Explainable Intrusion Detection for Cyber Defences in the Internet of Things: Opportunities and Solutions

The field of Explainable Artificial Intelligence (XAI) has garnered considerable research attention in recent years, aiming to provide interpretability and confidence to the inner workings of state-of-the-art deep learning models. However, XAI-enhanced cybersecurity measures in the Internet of Things (IoT) and its sub-domains, require further investigation to provide effective discovery of attack surfaces, their corresponding vectors, and interpretable justification of model outputs. Cyber defence involves operations conducted in the cybersecurity field supporting mission objectives to identify and prevent cyberattacks using various tools and techniques, including intrusion detection systems (IDS), threat intelligence and hunting, and intrusion prevention. In cyber defence, especially anomaly-based IDS, the emerging applications of deep learning models require the interpretation of the models' architecture and the explanation of models' prediction to examine how cyberattacks would occur. This paper presents a comprehensive review of XAI techniques for anomaly-based intrusion detection in IoT networks. Firstly, we review IDSs focusing on anomaly-based detection techniques in IoT and how XAI models can augment them to provide trust and confidence in their detections. Secondly, we review AI models, including machine learning (ML) and deep learning (DL), for anomaly detection applications and IoT ecosystems.
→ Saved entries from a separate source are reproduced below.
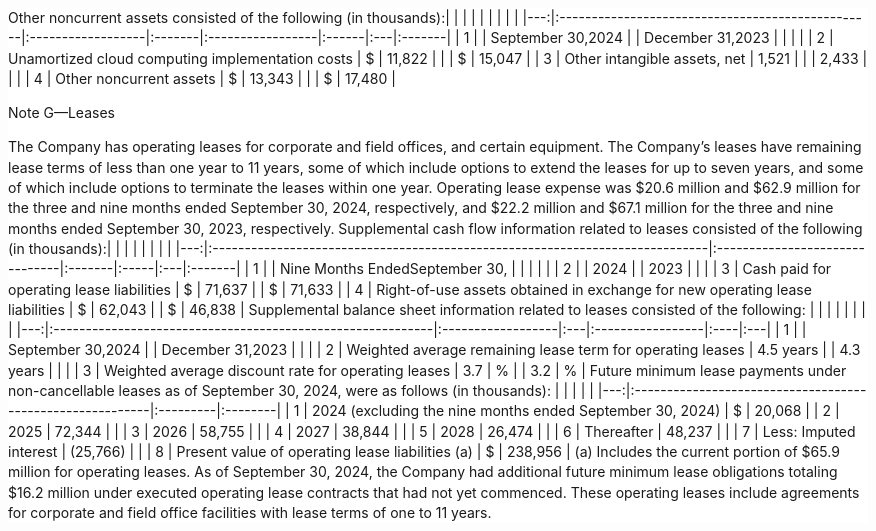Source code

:Other noncurrent assets consisted of the following (in thousands):|    |                                                  |                   |        |                  |       |    |        |
|---:|:-------------------------------------------------|:------------------|:-------|:-----------------|:------|:---|:-------|
|  1 |                                                  | September 30,2024 |        | December 31,2023 |       |    |        |
|  2 | Unamortized cloud computing implementation costs | $                 | 11,822 |                  |       | $  | 15,047 |
|  3 | Other intangible assets, net                     | 1,521             |        |                  | 2,433 |    |        |
|  4 | Other noncurrent assets                          | $                 | 13,343 |                  |       | $  | 17,480 |

Note G—Leases

The Company has operating leases for corporate and field offices, and certain equipment. The Company’s leases have remaining lease terms of less than one year to 11 years, some of which include options to extend the leases for up to seven years, and some of which include options to terminate the leases within one year. Operating lease expense was $20.6 million and $62.9 million for the three and nine months ended September 30, 2024, respectively, and $22.2 million and $67.1 million for the three and nine months ended September 30, 2023, respectively. 
Supplemental cash flow information related to leases consisted of the following (in thousands):|    |                                                                              |                                |        |      |    |        |
|---:|:-----------------------------------------------------------------------------|:-------------------------------|:-------|:-----|:---|:-------|
|  1 |                                                                              | Nine Months EndedSeptember 30, |        |      |    |        |
|  2 |                                                                              | 2024                           |        | 2023 |    |        |
|  3 | Cash paid for operating lease liabilities                                    | $                              | 71,637 |      | $  | 71,633 |
|  4 | Right-of-use assets obtained in exchange for new operating lease liabilities | $                              | 62,043 |      | $  | 46,838 |
Supplemental balance sheet information related to leases consisted of the following: |    |                                                            |                   |    |                  |     |    |
|---:|:-----------------------------------------------------------|:------------------|:---|:-----------------|:----|:---|
|  1 |                                                            | September 30,2024 |    | December 31,2023 |     |    |
|  2 | Weighted average remaining lease term for operating leases | 4.5 years         |    | 4.3 years        |     |    |
|  3 | Weighted average discount rate for operating leases        | 3.7               | %  |                  | 3.2 | %  |
Future minimum lease payments under non-cancellable leases as of September 30, 2024, were as follows (in thousands):
|    |                                                           |          |         |
|---:|:----------------------------------------------------------|:---------|:--------|
|  1 | 2024 (excluding the nine months ended September 30, 2024) | $        | 20,068  |
|  2 | 2025                                                      | 72,344   |         |
|  3 | 2026                                                      | 58,755   |         |
|  4 | 2027                                                      | 38,844   |         |
|  5 | 2028                                                      | 26,474   |         |
|  6 | Thereafter                                                | 48,237   |         |
|  7 | Less: Imputed interest                                    | (25,766) |         |
|  8 | Present value of operating lease liabilities (a)          | $        | 238,956 |
 (a) Includes the current portion of $65.9 million for operating leases.
As of September 30, 2024, the Company had additional future minimum lease obligations totaling $16.2 million under executed operating lease contracts that had not yet commenced. These operating leases include agreements for corporate and field office facilities with lease terms of one to 11 years.
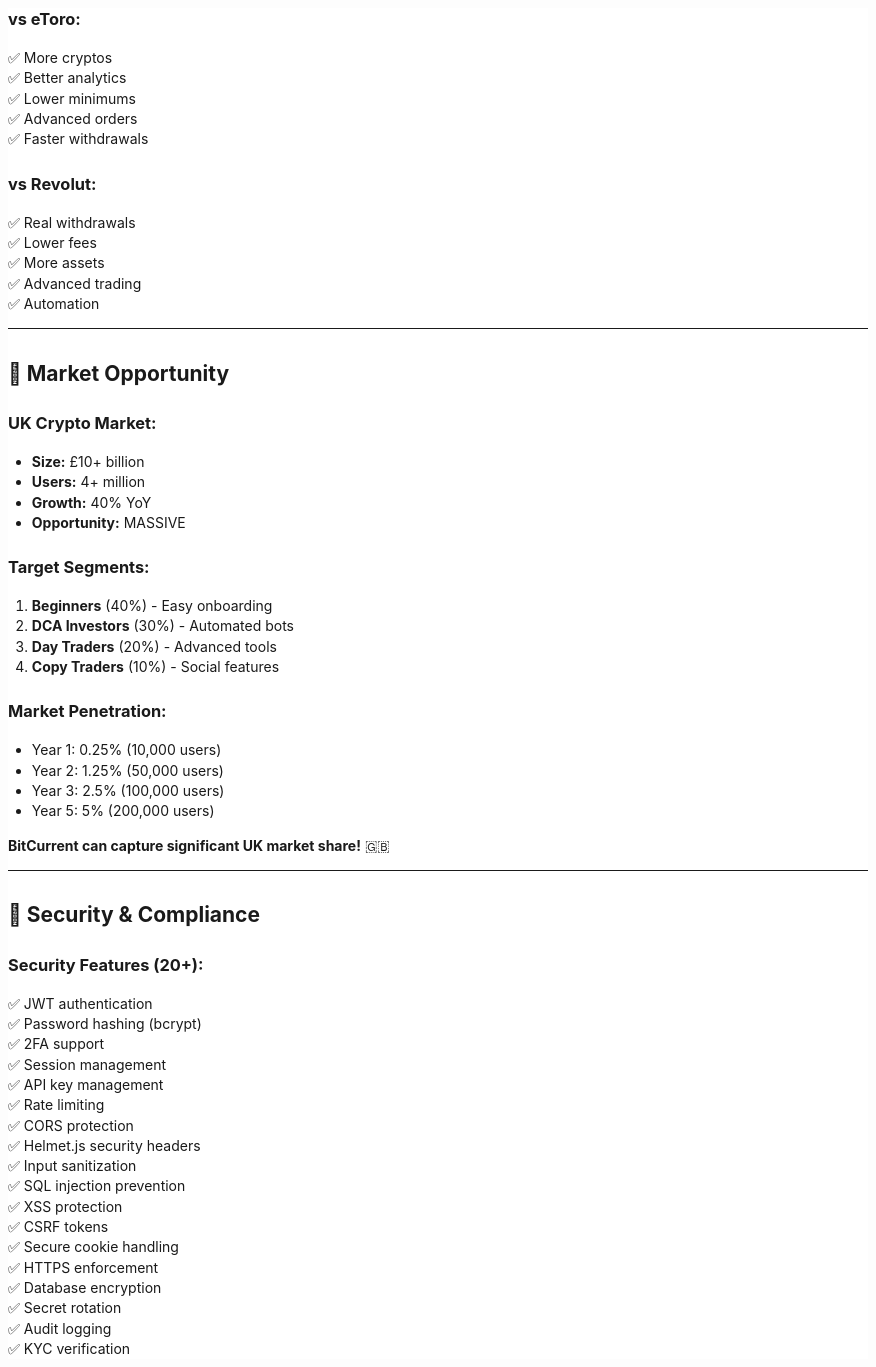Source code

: ### vs eToro:
✅ More cryptos  
✅ Better analytics  
✅ Lower minimums  
✅ Advanced orders  
✅ Faster withdrawals  

### vs Revolut:
✅ Real withdrawals  
✅ Lower fees  
✅ More assets  
✅ Advanced trading  
✅ Automation  

---

## 🎯 Market Opportunity

### UK Crypto Market:
- **Size:** £10+ billion
- **Users:** 4+ million
- **Growth:** 40% YoY
- **Opportunity:** MASSIVE

### Target Segments:
1. **Beginners** (40%) - Easy onboarding
2. **DCA Investors** (30%) - Automated bots
3. **Day Traders** (20%) - Advanced tools
4. **Copy Traders** (10%) - Social features

### Market Penetration:
- Year 1: 0.25% (10,000 users)
- Year 2: 1.25% (50,000 users)
- Year 3: 2.5% (100,000 users)
- Year 5: 5% (200,000 users)

**BitCurrent can capture significant UK market share!** 🇬🇧

---

## 🔐 Security & Compliance

### Security Features (20+):
✅ JWT authentication  
✅ Password hashing (bcrypt)  
✅ 2FA support  
✅ Session management  
✅ API key management  
✅ Rate limiting  
✅ CORS protection  
✅ Helmet.js security headers  
✅ Input sanitization  
✅ SQL injection prevention  
✅ XSS protection  
✅ CSRF tokens  
✅ Secure cookie handling  
✅ HTTPS enforcement  
✅ Database encryption  
✅ Secret rotation  
✅ Audit logging  
✅ KYC verification  
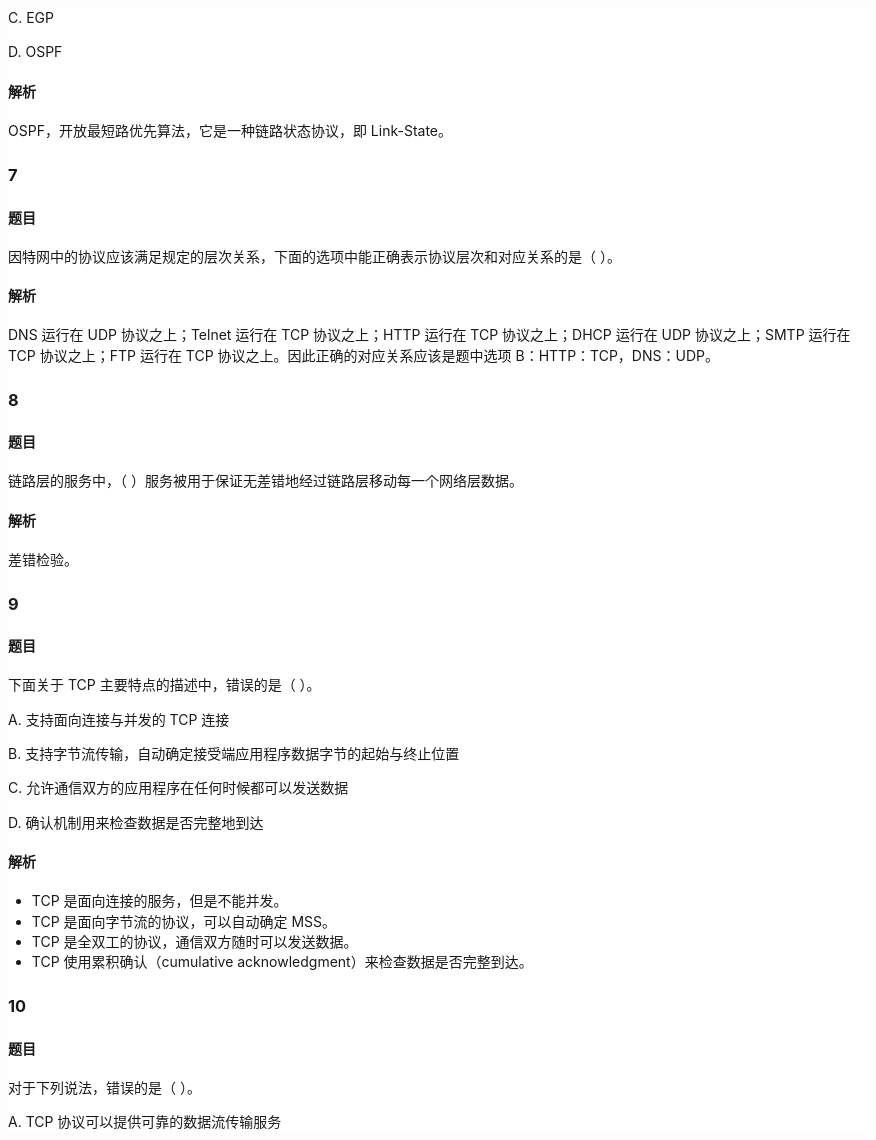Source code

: C. EGP

D. OSPF

#### 解析

OSPF，开放最短路优先算法，它是一种链路状态协议，即 Link-State。

### 7

#### 题目

因特网中的协议应该满足规定的层次关系，下面的选项中能正确表示协议层次和对应关系的是（ ）。

#### 解析

DNS 运行在 UDP 协议之上；Telnet 运行在 TCP 协议之上；HTTP 运行在 TCP 协议之上；DHCP 运行在 UDP 协议之上；SMTP 运行在 TCP 协议之上；FTP 运行在 TCP 协议之上。因此正确的对应关系应该是题中选项 B：HTTP：TCP，DNS：UDP。

### 8

#### 题目

链路层的服务中，（ ）服务被用于保证无差错地经过链路层移动每一个网络层数据。

#### 解析

差错检验。

### 9

#### 题目

下面关于 TCP 主要特点的描述中，错误的是（ ）。

A. 支持面向连接与并发的 TCP 连接

B. 支持字节流传输，自动确定接受端应用程序数据字节的起始与终止位置

C. 允许通信双方的应用程序在任何时候都可以发送数据

D. 确认机制用来检查数据是否完整地到达

#### 解析

- TCP 是面向连接的服务，但是不能并发。
- TCP 是面向字节流的协议，可以自动确定 MSS。
- TCP 是全双工的协议，通信双方随时可以发送数据。
- TCP 使用累积确认（cumulative acknowledgment）来检查数据是否完整到达。

### 10

#### 题目

对于下列说法，错误的是（ ）。

A. TCP 协议可以提供可靠的数据流传输服务
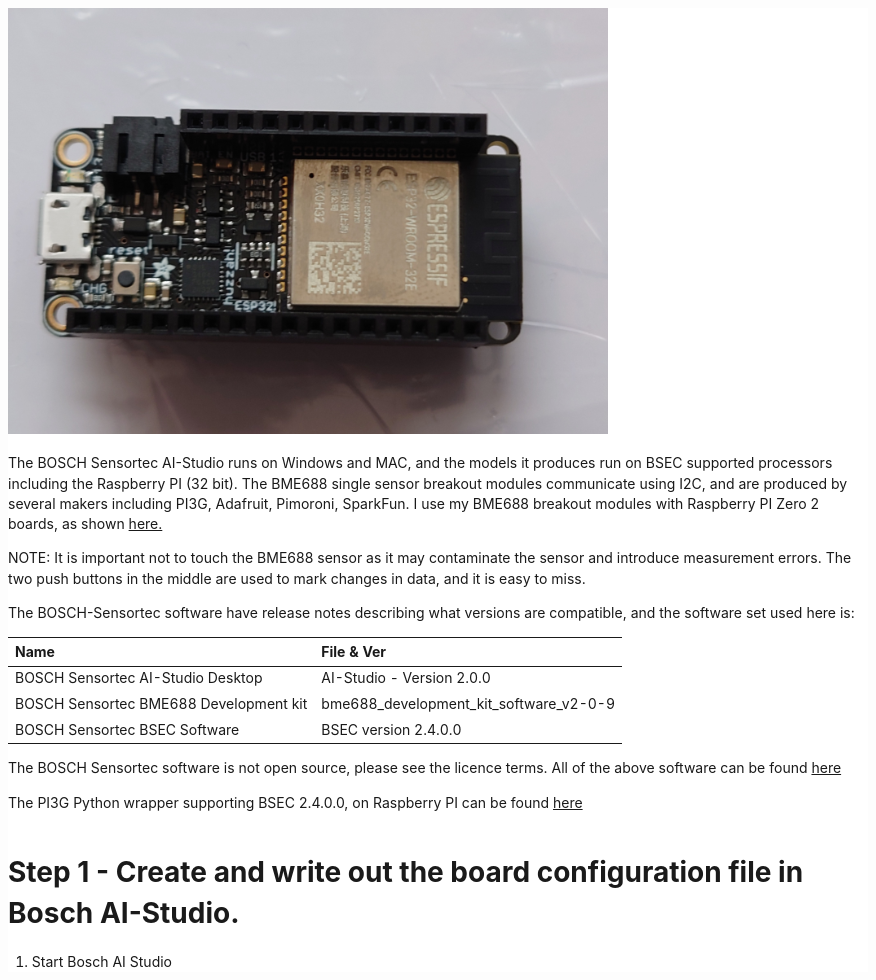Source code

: ![huzza32-soc1.png](img%2Fhuzza32-soc1.png)

The BOSCH Sensortec AI-Studio runs on Windows and MAC, and the models it produces run on BSEC supported processors including the Raspberry PI (32 bit). The BME688 single sensor breakout modules communicate using I2C, and are produced by several makers including PI3G, Adafruit, Pimoroni, SparkFun. I use my BME688 breakout modules with Raspberry PI Zero 2 boards, as shown [here.](https://github.com/mcalisterkm/p-sensors/tree/master/src/1.3.0)

NOTE: It is important not to touch the BME688 sensor as it may contaminate the sensor and introduce measurement errors. The two push buttons in the middle are used to mark changes in data, and it is easy to miss.
  
The BOSCH-Sensortec software have release notes describing what versions are compatible, and the software set used here is:

| Name                                   | File & Ver                                |
|:----------------------------------------|:------------------------------------------|
| BOSCH Sensortec AI-Studio  Desktop     | AI-Studio - Version 2.0.0                 |
| BOSCH Sensortec BME688 Development kit | bme688_development_kit_software_v2-0-9   |
| BOSCH Sensortec BSEC Software          | BSEC version 2.4.0.0                      |

The BOSCH Sensortec software is not open source, please see the licence terms.
All of the above software can be found [here](https://www.bosch-sensortec.com/software-tools/software/bme688-software/)

The PI3G Python wrapper supporting BSEC 2.4.0.0, on Raspberry PI can be found [here](https://github.com/mcalisterkm/bme68x-python-library-bsec2.4.0.0)

# Step 1 - Create and write out the board configuration file in Bosch AI-Studio.
1. Start Bosch AI Studio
Moreover, we discuss DL's ability to effectively learn from large-scale IoT datasets, accomplishing high performances in discovering and interpreting security events. Thirdly, we demonstrate recent research on the intersection of XAI, anomaly-based IDS and IoT. Finally, we discuss the current challenges and solutions of XAI for security applications in the cyber defence perspective of IoT networks, revealing future research directions. By analysing our findings, new cybersecurity applications that require XAI models emerge, assisting decision-makers in understanding and explaining security events in compromised IoT networks.